(39a) Unveiling the Potential of ML and Small Data in Pharmaceutical Process Development with Suntheticsml | AIChE

(39a) Unveiling the Potential of ML and Small Data in Pharmaceutical Process Development with Suntheticsml

Authors 

Pharmaceutical process and product development present significant challenges in terms of cost, efficiency, and sustainability. Harnessing the power of data-driven machine learning (ML) to predict behavioral trends, variable effects, and optimal conditions offers a promising solution to fast-track innovation. However, conventional ML algorithms often require extensive datasets, posing a resource-intensive challenge in experimental data collection.

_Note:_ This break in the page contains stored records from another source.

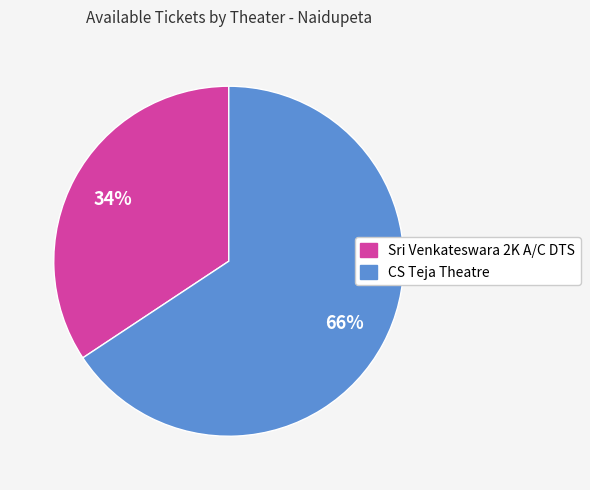

Is there any slice that represents more than half of the pie?

Yes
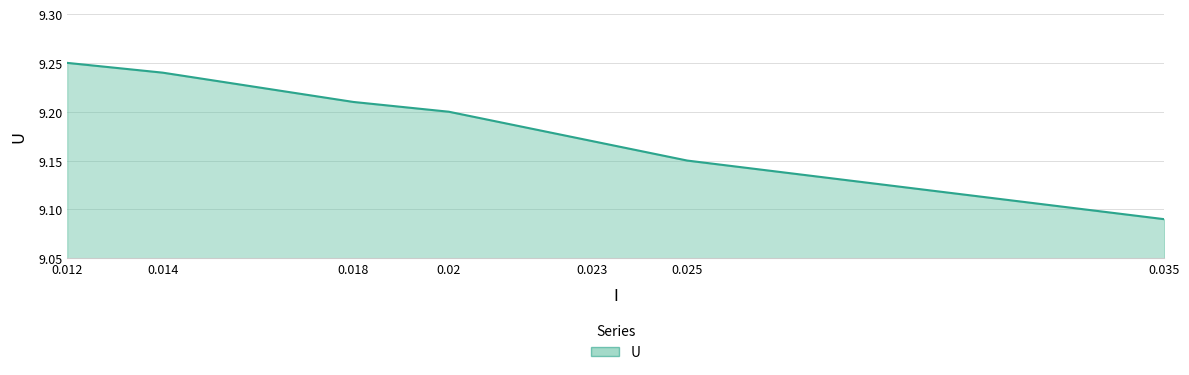

What position from the right is 0.02?

4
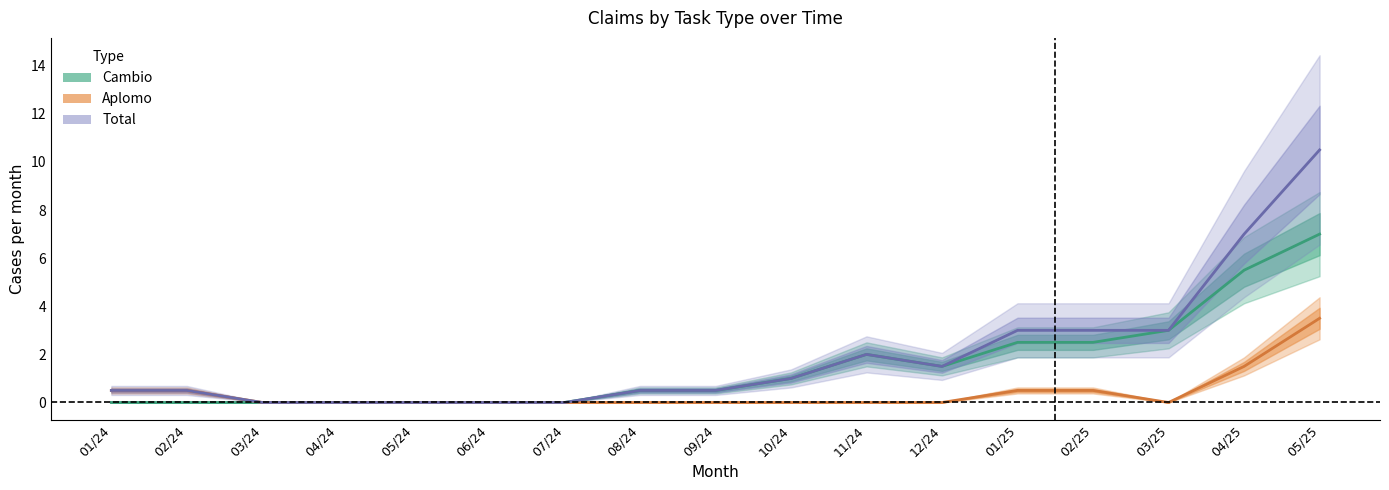

What position from the left is 08/24?

8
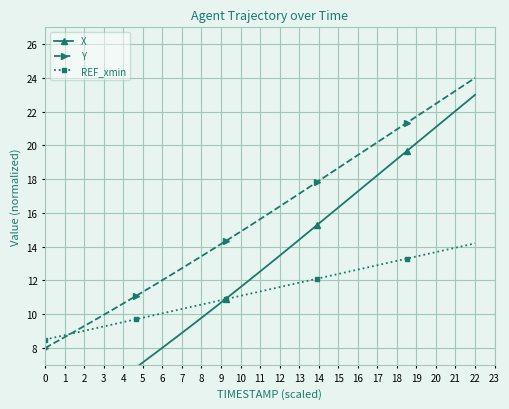

Which series has the largest range (max minus min)?

X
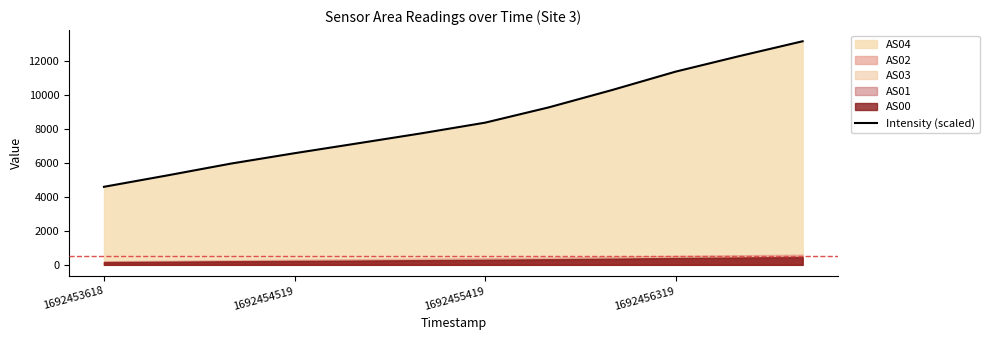

What is the maximum value for Intensity (scaled)?

13136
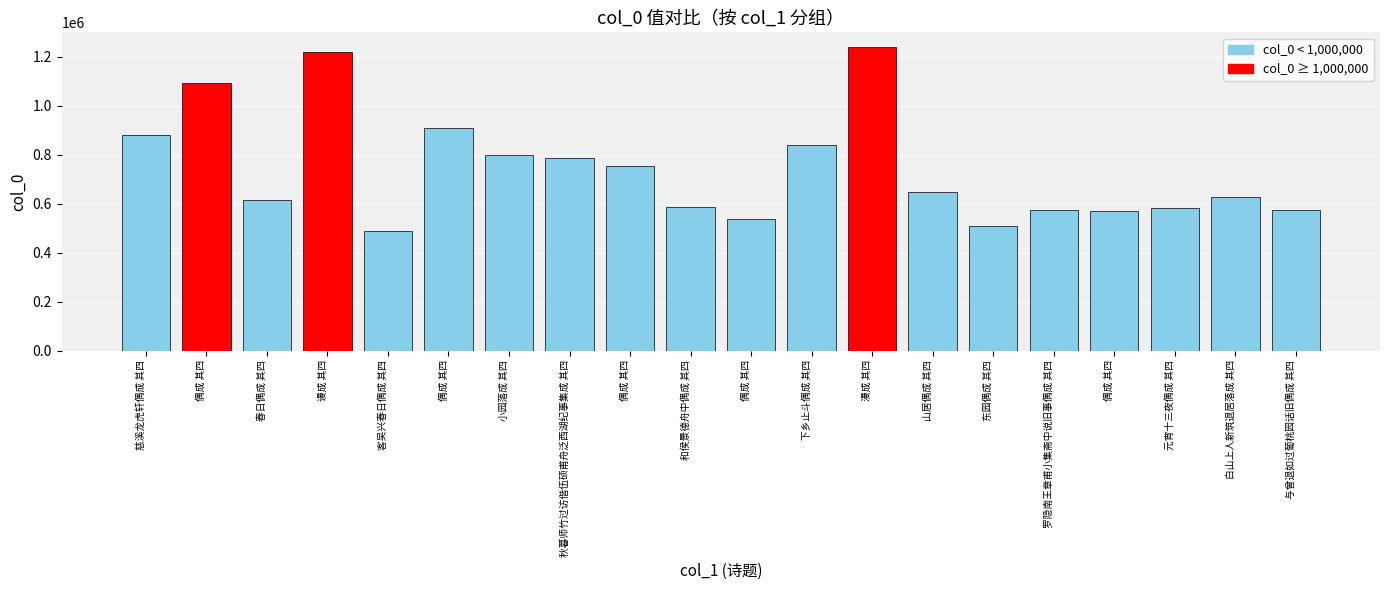

Are the bars horizontal?

No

To address this bottleneck, we introduce an enhanced Bayesian optimization (BO) approach, enabling a reaction-agnostic pathway for designing and implementing intelligent experimental campaigns. SuntheticsML is an accessible online ML platform tailored for researchers without coding or ML expertise. The pivotal in-lab validation of this approach demonstrates compelling returns on material and experimental efficiency, as well as performance gains against a competitive baseline.

SuntheticsML is a versatile technology that allows numeric, discrete, and mixed-integer optimization problems with up to 20 input parameters. This BO-powered approach allows flexible execution in serial or parallel experimentation. Furthermore, it facilitates bounded-target, multi-objective, and constrained-input optimizations, enabling simultaneous enhancements in cost and material efficiency. The versatility of SuntheticsML is exemplified through case studies covering chemocatalytic reactions, biocatalytic cascades, and in-vitro mRNA transcription processes, among others.

The in-lab validation of SuntheticsML convincingly demonstrates impressive returns on material efficiency, with up to a 75% reduction in the use of expensive or complex reagents. Experimental efficiency sees notable gains, with a 2-6X reduction in optimization experiments. Moreover, the platform enables a 9-12% increase in previously-optimized yields.